ACTION ITEM:
Return a faithful copy of all the entries, omitting the images.

TASK INPUTS:
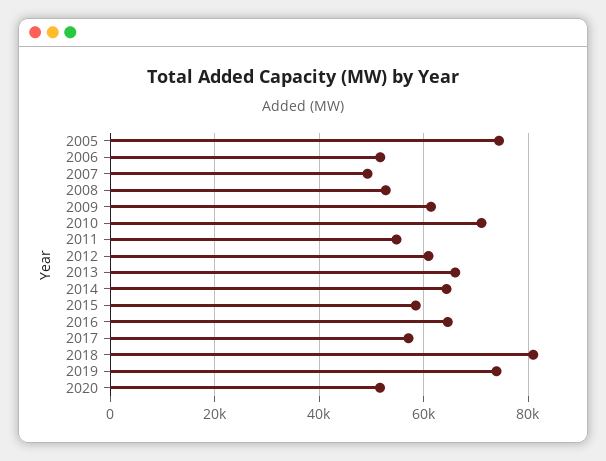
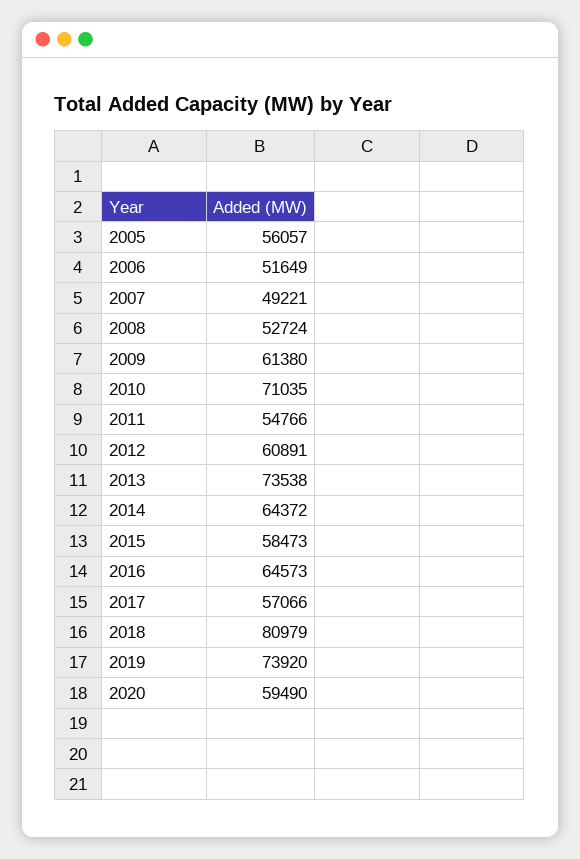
  {
-   "2005": 74000,
+   "2005": 56057,
    "2006": 51649,
    "2007": 49221,
    "2008": 52724,
    "2009": 61380,
    "2010": 71035,
    "2011": 54766,
    "2012": 60891,
-   "2013": 66000,
+   "2013": 73538,
    "2014": 64372,
    "2015": 58473,
    "2016": 64573,
    "2017": 57066,
    "2018": 80979,
    "2019": 73920,
-   "2020": 52000
+   "2020": 59490
  }

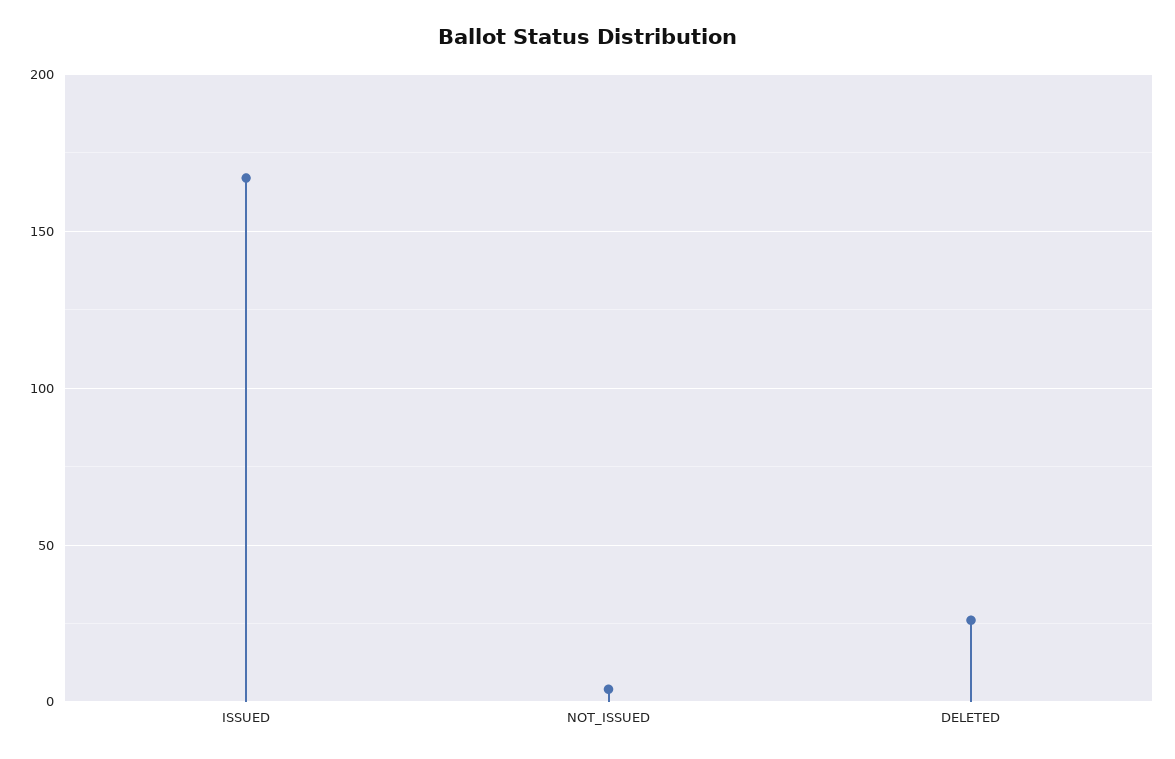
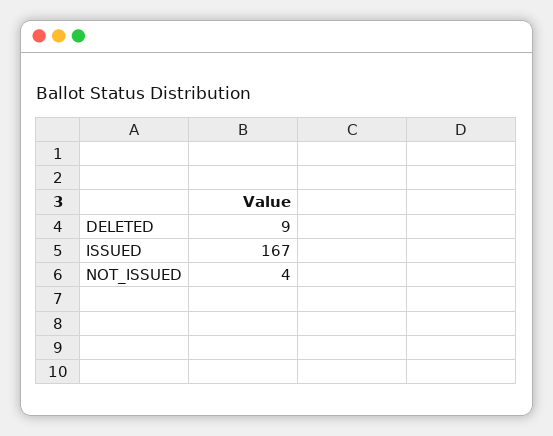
  {
    "ISSUED": 167,
    "NOT_ISSUED": 4,
-   "DELETED": 25
+   "DELETED": 9
  }

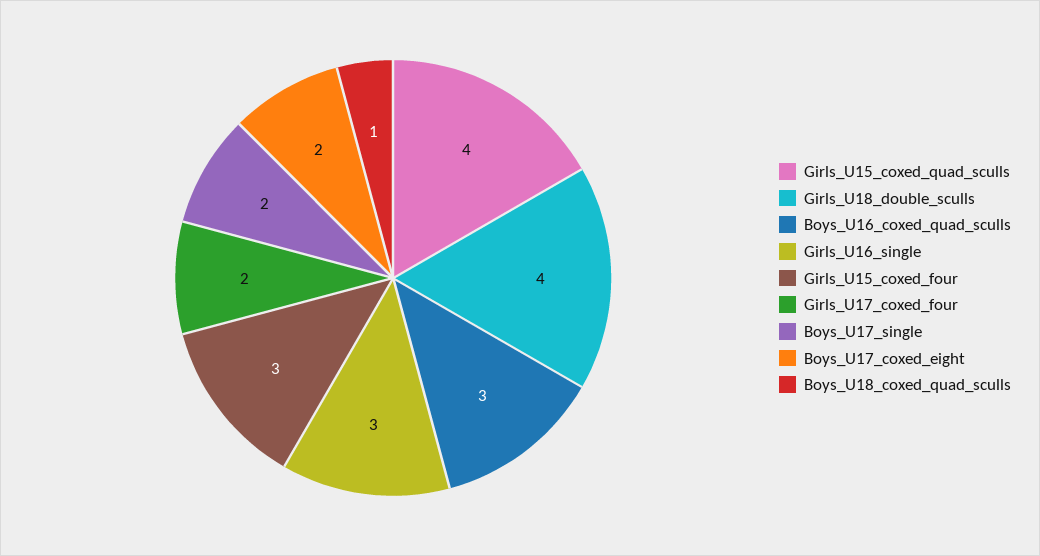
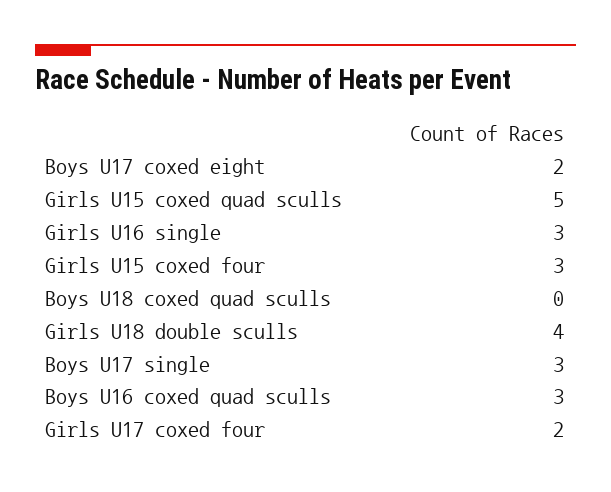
  {
-   "Girls_U15_coxed_quad_sculls": 4,
+   "Girls_U15_coxed_quad_sculls": 5,
    "Girls_U18_double_sculls": 4,
    "Boys_U16_coxed_quad_sculls": 3,
    "Girls_U16_single": 3,
    "Girls_U15_coxed_four": 3,
    "Girls_U17_coxed_four": 2,
-   "Boys_U17_single": 2,
+   "Boys_U17_single": 3,
    "Boys_U17_coxed_eight": 2,
-   "Boys_U18_coxed_quad_sculls": 1
+   "Boys_U18_coxed_quad_sculls": 0
  }

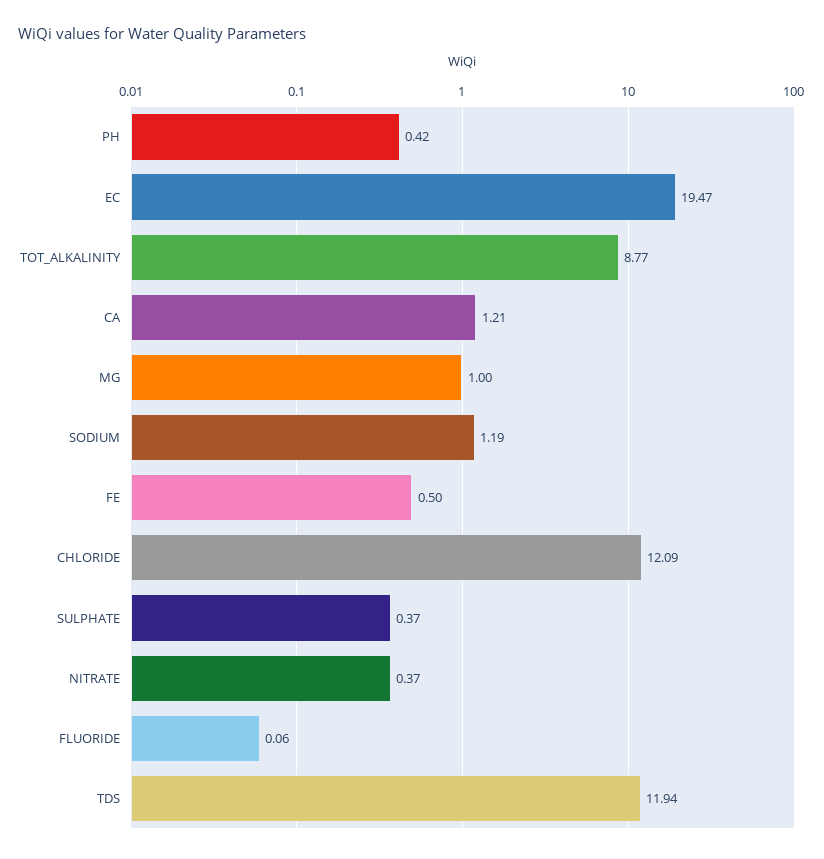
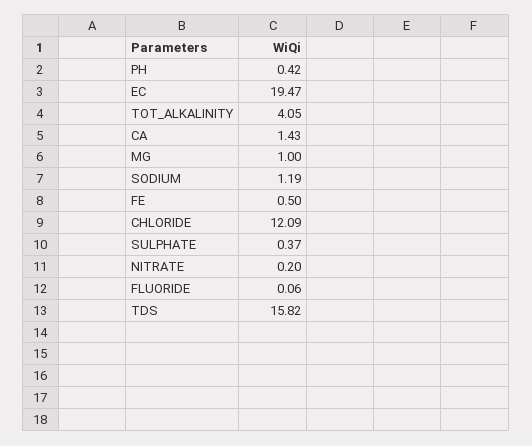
  {
    "PH": 0.42,
    "EC": 19.47,
-   "TOT_ALKALINITY": 8.77,
+   "TOT_ALKALINITY": 4.05,
-   "CA": 1.21,
+   "CA": 1.43,
    "MG": 1,
    "SODIUM": 1.19,
    "FE": 0.5,
    "CHLORIDE": 12.09,
    "SULPHATE": 0.37,
-   "NITRATE": 0.37,
+   "NITRATE": 0.2,
    "FLUORIDE": 0.06,
-   "TDS": 11.94
+   "TDS": 15.82
  }

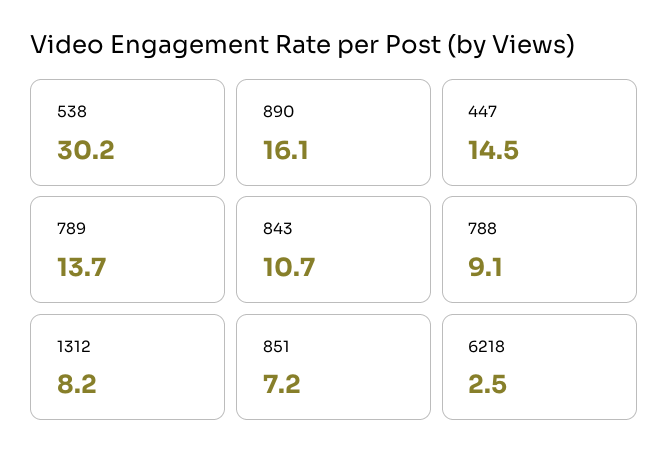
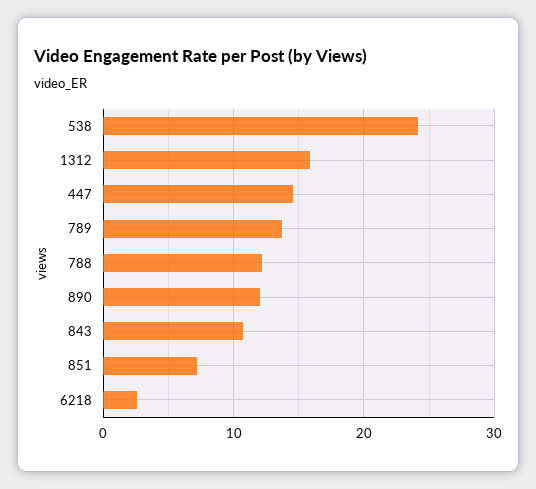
  {
-   "538": 30.2,
+   "538": 24,
-   "890": 16.1,
+   "890": 12,
    "447": 14.5,
    "789": 13.7,
    "843": 10.7,
-   "788": 9.1,
+   "788": 12,
-   "1312": 8.2,
+   "1312": 16,
    "851": 7.2,
    "6218": 2.5
  }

RESPONSE AREA:
  {
-   "2005": 74000,
+   "2005": 56057,
    "2006": 51649,
    "2007": 49221,
    "2008": 52724,
    "2009": 61380,
    "2010": 71035,
    "2011": 54766,
    "2012": 60891,
-   "2013": 66000,
+   "2013": 73538,
    "2014": 64372,
    "2015": 58473,
    "2016": 64573,
    "2017": 57066,
    "2018": 80979,
    "2019": 73920,
-   "2020": 52000
+   "2020": 59490
  }

  {
    "ISSUED": 167,
    "NOT_ISSUED": 4,
-   "DELETED": 25
+   "DELETED": 9
  }

  {
-   "Girls_U15_coxed_quad_sculls": 4,
+   "Girls_U15_coxed_quad_sculls": 5,
    "Girls_U18_double_sculls": 4,
    "Boys_U16_coxed_quad_sculls": 3,
    "Girls_U16_single": 3,
    "Girls_U15_coxed_four": 3,
    "Girls_U17_coxed_four": 2,
-   "Boys_U17_single": 2,
+   "Boys_U17_single": 3,
    "Boys_U17_coxed_eight": 2,
-   "Boys_U18_coxed_quad_sculls": 1
+   "Boys_U18_coxed_quad_sculls": 0
  }

  {
    "PH": 0.42,
    "EC": 19.47,
-   "TOT_ALKALINITY": 8.77,
+   "TOT_ALKALINITY": 4.05,
-   "CA": 1.21,
+   "CA": 1.43,
    "MG": 1,
    "SODIUM": 1.19,
    "FE": 0.5,
    "CHLORIDE": 12.09,
    "SULPHATE": 0.37,
-   "NITRATE": 0.37,
+   "NITRATE": 0.2,
    "FLUORIDE": 0.06,
-   "TDS": 11.94
+   "TDS": 15.82
  }

  {
-   "538": 30.2,
+   "538": 24,
-   "890": 16.1,
+   "890": 12,
    "447": 14.5,
    "789": 13.7,
    "843": 10.7,
-   "788": 9.1,
+   "788": 12,
-   "1312": 8.2,
+   "1312": 16,
    "851": 7.2,
    "6218": 2.5
  }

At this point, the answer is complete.